There are some disturbing similarities in how both diseases — Covid-19 and cancer — disproportionately impact Black and Brown communities.
Data from the US Centers for Disease Control and Prevention shows that Black and Hispanic people are at least twice as likely to die of Covid-19 as non-Hispanic White people and nearly three times more likely to be hospitalized. Both Black and Hispanic people are more likely than White people to be infected with Covid-19, too. Similar disparities exist for some types of cancer too — as well as their risk factors.
For instance, people of color are more than three times more likely to be breathing the most polluted air in the United States than White people, according to the American Lung Association. Air pollution can increase the risk of lung cancer.

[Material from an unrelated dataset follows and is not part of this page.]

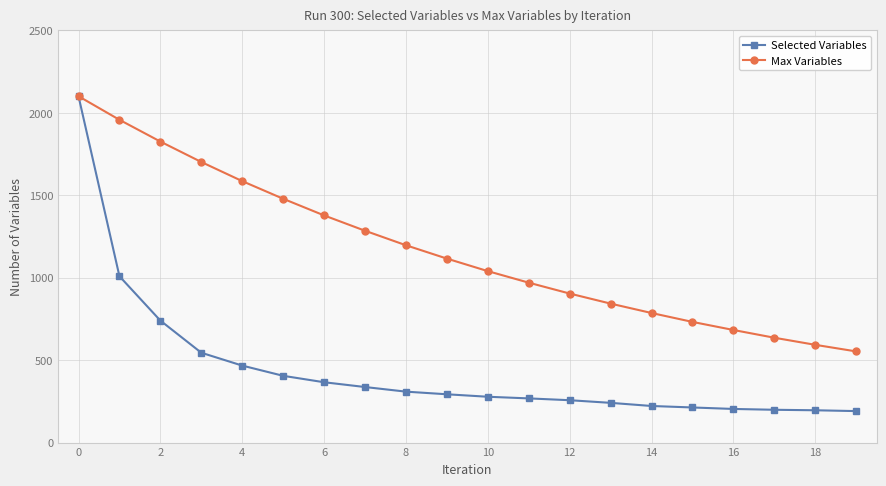

What is the value of the Max Variables point at the 17th from the left?

683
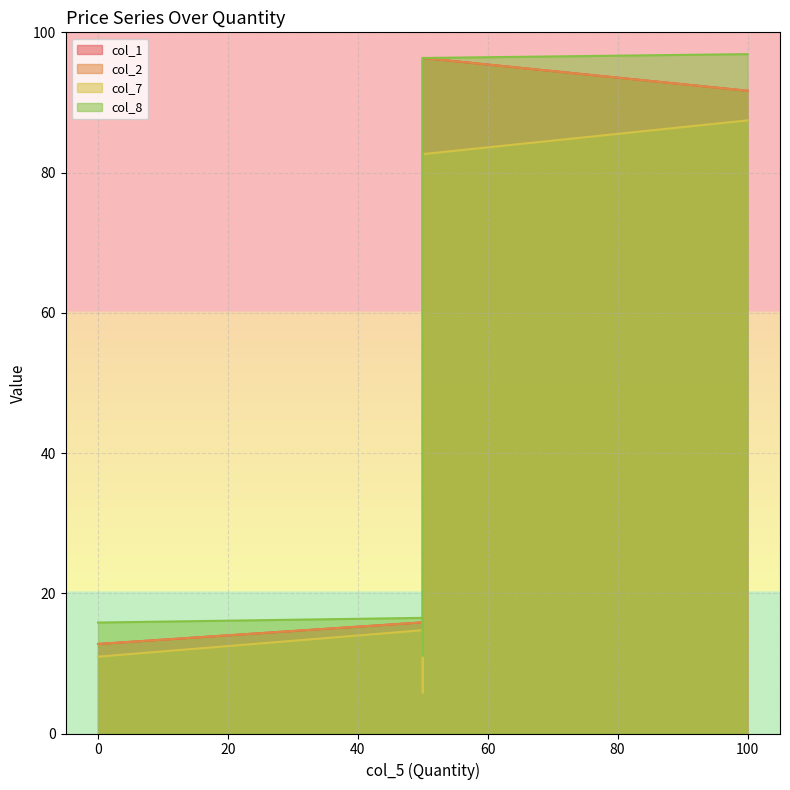

What is the difference between the maximum and minimum values in the col_7 series?

81.6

Black men face a 9% higher incidence of cancer and 22% higher death rate compared with White men for all cancers combined, according to the American Cancer Society. In contrast, Black women have a 7% lower risk of a cancer diagnosis than White women, but a 13% higher risk of cancer death.
There are efforts across the United States, from California to New York, to promote early cancer screenings and minimize such racial disparities in health care.

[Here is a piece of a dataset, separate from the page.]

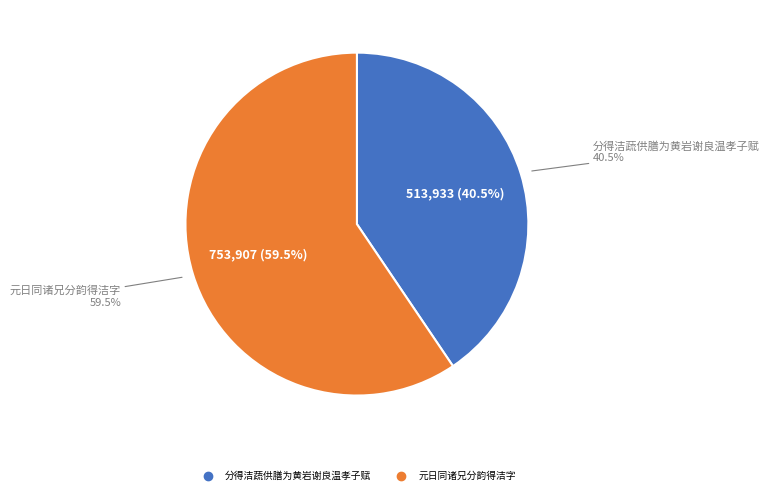

How many slices are in this pie chart?

2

The UC Davis Comprehensive Cancer Center in California announced last week plans to roll out a “mammovan,” mobile van will provide free mammograms to women in underserved communities in Northern California and the Central Valley.
In New York, Assemblywoman Stacey Pheffer Amato has announced that she will be hosting a free mammogram screening event next month to promote early detection of breast cancer.
LaPorte is a champion for testing early. When she thinks about being diagnosed with cancer, she thinks of her father.
When he died in 2008, eight weeks after his lung cancer diagnosis, she scoured old X-ray images of his chest for any clue to help her understand.
She saw markings in the images that were oddly similar to markings in X-ray images taken of her own chest. When Anne showed this to her primary care doctor, she underwent another CT scan and it turned out she had a nodule in her lungs.
Since LaPorte was in good her health, she was told to watch the nodule and wait. Physicians hadn’t looked at the nodule again until LaPorte experienced worsening symptoms last year.
LaPorte now spends her time raising awareness around the importance of screening early for lung cancer, working with the organizations “Be Bold Be Bald!” and the Lung Cancer Research Foundation.
“We’re hoping to make some noise and make some changes for women in lung cancer — all women, whether you smoke or not, we don’t care,” LaPorte said. “We’re one community.”